O longa, sobre a morte de uma menina de cinco anos na Faixa de Gaza, provocou uma imensa comoção no Lido veneziano.
O filme é baseado na história real de uma menina palestina, Hind Rajab, assassinada pelas forças israelenses enquanto tentava fugir da Cidade de Gaza.
Nele, são recriadas as longas horas vividas em 29 de janeiro de 2024 em um centro de emergências do Crescente Vermelho palestino em Ramallah, na Cisjordânia, cujos trabalhadores tentaram salvar a criança, refugiada em um carro junto com seis familiares.
Foram utilizados no filme gravações reais da chamada telefônica em que Hind Rajab pedia socorro.
Quando ouviu essas gravações pela primeira vez, que haviam sido divulgadas na imprensa, a cineasta afirma que sentiu "muita raiva, muito desespero". "Mas algo também me disse: 'o que eu posso fazer?'", contou.
"Os habitantes de Gaza, os palestinos em geral, sempre são considerados suspeitos antes de serem vítimas", acrescentou em uma entrevista à AFP a diretora de "As 4 filhas de Olfa" (2023).
- Produtores ameaçados -
Na quarta-feira, quando terminou a exibição oficial do filme, com a presença dos atores Joaquin Phoenix e Rooney Mara, ambos produtores executivos, uma multidão emocionada ovacionou a obra por 23 minutos. Algo nunca visto.
Brad Pitt também ofereceu seu apoio, assim como Jonathan Glazer, diretor premiado com o Oscar por "A Zona de Interesse" (2023).
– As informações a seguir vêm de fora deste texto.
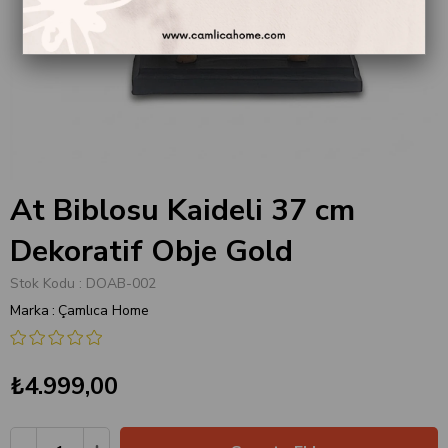
At Biblosu Kaideli 37 cm
Dekoratif Obje Gold
Stok Kodu
DOAB-002
Marka
:
Çamlıca Home
₺4.999,00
Os dois receberam ameaças, segundo a diretora.
"Entre ontem e anteontem, meus produtores, incluindo nomes americanos muito conhecidos, como Brad Pitt, Joaquin Phoenix; suas caixas de entrada de e-mail foram inundadas com milhares e milhares" de mensagens, disse Kaouther Ben Hania nesta sexta-feira. Foram textos "superintimidantes", acrescentou, prevendo que isso deve ser apenas "o começo".
O filme já foi selecionado para representar a Tunísia no Oscar de 2026.
A pré-estreia em Veneza, um potencial trampolim para o Oscar, "é muito importante (...) porque, para um filme como este, permite uma visibilidade enorme. E eu quero que o filme seja visto um pouco por todo o mundo", declarou.
- Dar um rosto -
O longa-metragem deve ser lançado nos cinemas em 17 de setembro na Tunísia, mas, por enquanto, ainda não há nenhuma data prevista na Europa. Nos Estados Unidos, ainda não tem distribuidora.
Divulgando mais amplamente possível seu filme, Kaouther Ben Hania busca "dar um rosto a essa menina e também aos trabalhadores do Crescente Vermelho". "Com essa história, podemos perceber a enormidade e a monstruosidade do que está acontecendo" em Gaza, diz.
No filme, ela quis exibir a praia de Gaza porque a mãe de Hind Rajab - que aparece no final da narrativa - contou que a menina adorava ir lá.
"E quando você vê alguém como [o presidente dos Estados Unidos, Donald] Trump falando sobre a Riviera, me pergunto: 'em que mundo estamos vivendo?'", comenta.
A mãe de Hind Rajab deu sua "bênção" para que o filme fosse feito, com o desejo de que "a voz de sua filha não fosse esquecida".
Os funcionários do Crescente Vermelho conversaram por muito tempo com os atores palestinos que os interpretaram no filme, rodado na Tunísia.
"The Voice of Hind Rajab" será exibido nos festivais de Toronto, Londres, San Sebastián e Busan.